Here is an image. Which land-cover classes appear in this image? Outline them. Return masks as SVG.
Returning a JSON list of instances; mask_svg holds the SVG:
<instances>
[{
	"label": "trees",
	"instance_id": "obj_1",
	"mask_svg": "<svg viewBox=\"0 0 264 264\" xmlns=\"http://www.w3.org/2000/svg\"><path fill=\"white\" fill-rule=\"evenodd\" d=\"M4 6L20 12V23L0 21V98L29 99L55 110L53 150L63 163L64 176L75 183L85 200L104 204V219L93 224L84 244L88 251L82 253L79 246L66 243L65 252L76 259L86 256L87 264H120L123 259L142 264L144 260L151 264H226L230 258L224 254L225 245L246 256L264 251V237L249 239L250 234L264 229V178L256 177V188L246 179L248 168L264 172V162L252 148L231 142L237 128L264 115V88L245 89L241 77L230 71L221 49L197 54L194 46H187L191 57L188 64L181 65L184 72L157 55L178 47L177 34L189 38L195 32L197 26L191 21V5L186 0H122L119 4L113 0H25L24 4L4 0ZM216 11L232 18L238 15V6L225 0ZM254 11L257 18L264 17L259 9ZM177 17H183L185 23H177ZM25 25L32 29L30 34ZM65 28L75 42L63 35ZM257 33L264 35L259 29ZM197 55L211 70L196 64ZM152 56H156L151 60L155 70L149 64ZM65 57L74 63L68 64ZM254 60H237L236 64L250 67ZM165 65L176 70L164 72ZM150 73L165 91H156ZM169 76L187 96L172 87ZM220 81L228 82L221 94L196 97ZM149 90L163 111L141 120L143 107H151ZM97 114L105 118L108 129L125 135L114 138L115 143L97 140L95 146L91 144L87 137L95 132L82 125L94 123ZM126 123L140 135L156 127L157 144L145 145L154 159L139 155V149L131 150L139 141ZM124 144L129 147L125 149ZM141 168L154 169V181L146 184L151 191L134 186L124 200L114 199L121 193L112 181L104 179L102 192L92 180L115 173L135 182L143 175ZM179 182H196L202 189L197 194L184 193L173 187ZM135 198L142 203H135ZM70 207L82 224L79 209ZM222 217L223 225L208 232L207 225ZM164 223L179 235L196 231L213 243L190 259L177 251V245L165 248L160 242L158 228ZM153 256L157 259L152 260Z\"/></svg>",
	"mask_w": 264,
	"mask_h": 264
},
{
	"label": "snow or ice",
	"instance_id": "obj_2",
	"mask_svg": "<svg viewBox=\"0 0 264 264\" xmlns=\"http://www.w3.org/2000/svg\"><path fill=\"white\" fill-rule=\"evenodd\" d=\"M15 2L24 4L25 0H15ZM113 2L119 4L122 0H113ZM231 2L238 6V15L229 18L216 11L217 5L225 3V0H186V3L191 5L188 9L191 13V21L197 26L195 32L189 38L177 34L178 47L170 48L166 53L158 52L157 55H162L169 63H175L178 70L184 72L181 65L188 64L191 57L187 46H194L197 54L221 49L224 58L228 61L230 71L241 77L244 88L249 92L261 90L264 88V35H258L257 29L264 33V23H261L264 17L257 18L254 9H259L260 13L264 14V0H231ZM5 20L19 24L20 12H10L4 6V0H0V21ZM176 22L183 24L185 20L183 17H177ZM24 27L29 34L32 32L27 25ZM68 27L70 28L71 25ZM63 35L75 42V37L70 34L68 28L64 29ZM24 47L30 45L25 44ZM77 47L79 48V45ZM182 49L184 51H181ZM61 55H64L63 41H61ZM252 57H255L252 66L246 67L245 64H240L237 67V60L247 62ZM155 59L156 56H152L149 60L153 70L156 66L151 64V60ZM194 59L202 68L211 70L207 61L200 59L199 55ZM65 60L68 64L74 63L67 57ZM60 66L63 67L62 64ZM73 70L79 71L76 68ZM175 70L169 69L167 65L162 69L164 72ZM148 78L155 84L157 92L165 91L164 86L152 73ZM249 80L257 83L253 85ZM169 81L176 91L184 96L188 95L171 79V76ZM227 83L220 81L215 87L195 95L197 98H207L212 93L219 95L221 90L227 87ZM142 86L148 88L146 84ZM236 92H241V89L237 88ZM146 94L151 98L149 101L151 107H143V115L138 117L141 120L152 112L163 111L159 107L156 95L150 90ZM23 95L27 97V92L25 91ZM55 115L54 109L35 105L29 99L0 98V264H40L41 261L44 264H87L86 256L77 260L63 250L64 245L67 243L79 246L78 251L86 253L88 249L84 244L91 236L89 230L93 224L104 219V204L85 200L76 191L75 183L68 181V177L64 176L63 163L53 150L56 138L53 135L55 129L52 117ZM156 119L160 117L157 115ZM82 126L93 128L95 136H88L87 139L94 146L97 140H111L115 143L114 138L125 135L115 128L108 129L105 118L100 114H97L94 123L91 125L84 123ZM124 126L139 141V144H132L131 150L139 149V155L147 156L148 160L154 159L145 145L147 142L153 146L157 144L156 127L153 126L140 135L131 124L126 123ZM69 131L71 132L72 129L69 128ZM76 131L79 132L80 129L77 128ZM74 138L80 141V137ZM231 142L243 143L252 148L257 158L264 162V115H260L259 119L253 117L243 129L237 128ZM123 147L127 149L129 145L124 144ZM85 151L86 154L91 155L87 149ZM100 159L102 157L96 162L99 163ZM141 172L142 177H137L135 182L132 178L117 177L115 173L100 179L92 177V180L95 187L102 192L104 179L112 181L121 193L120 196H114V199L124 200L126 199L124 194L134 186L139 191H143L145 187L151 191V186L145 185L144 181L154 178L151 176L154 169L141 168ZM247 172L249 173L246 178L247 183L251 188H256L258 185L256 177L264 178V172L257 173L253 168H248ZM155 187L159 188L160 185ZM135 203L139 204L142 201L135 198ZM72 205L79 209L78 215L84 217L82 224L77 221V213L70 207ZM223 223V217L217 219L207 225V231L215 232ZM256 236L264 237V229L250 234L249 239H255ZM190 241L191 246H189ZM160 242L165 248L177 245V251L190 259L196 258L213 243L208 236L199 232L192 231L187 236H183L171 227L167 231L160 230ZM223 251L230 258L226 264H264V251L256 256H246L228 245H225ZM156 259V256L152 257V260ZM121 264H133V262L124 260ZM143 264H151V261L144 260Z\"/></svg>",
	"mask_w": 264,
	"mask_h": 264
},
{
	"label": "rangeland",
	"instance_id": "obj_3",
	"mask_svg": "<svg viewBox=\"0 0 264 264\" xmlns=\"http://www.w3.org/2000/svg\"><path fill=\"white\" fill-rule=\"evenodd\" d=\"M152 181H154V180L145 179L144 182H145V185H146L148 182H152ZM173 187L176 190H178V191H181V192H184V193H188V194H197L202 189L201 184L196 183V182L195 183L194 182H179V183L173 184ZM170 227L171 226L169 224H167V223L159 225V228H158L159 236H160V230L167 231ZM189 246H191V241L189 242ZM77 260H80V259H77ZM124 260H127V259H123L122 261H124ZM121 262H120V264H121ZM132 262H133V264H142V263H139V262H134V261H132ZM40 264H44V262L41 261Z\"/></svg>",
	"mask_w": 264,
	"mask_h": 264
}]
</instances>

###

| WHAT YOU ARE ASKED TO DO |
Locate and copy every line of the material that contains the string "instances". Case counts.

| COMPLETED TASK |
Returning a JSON list of instances; mask_svg holds the SVG:
<instances>
</instances>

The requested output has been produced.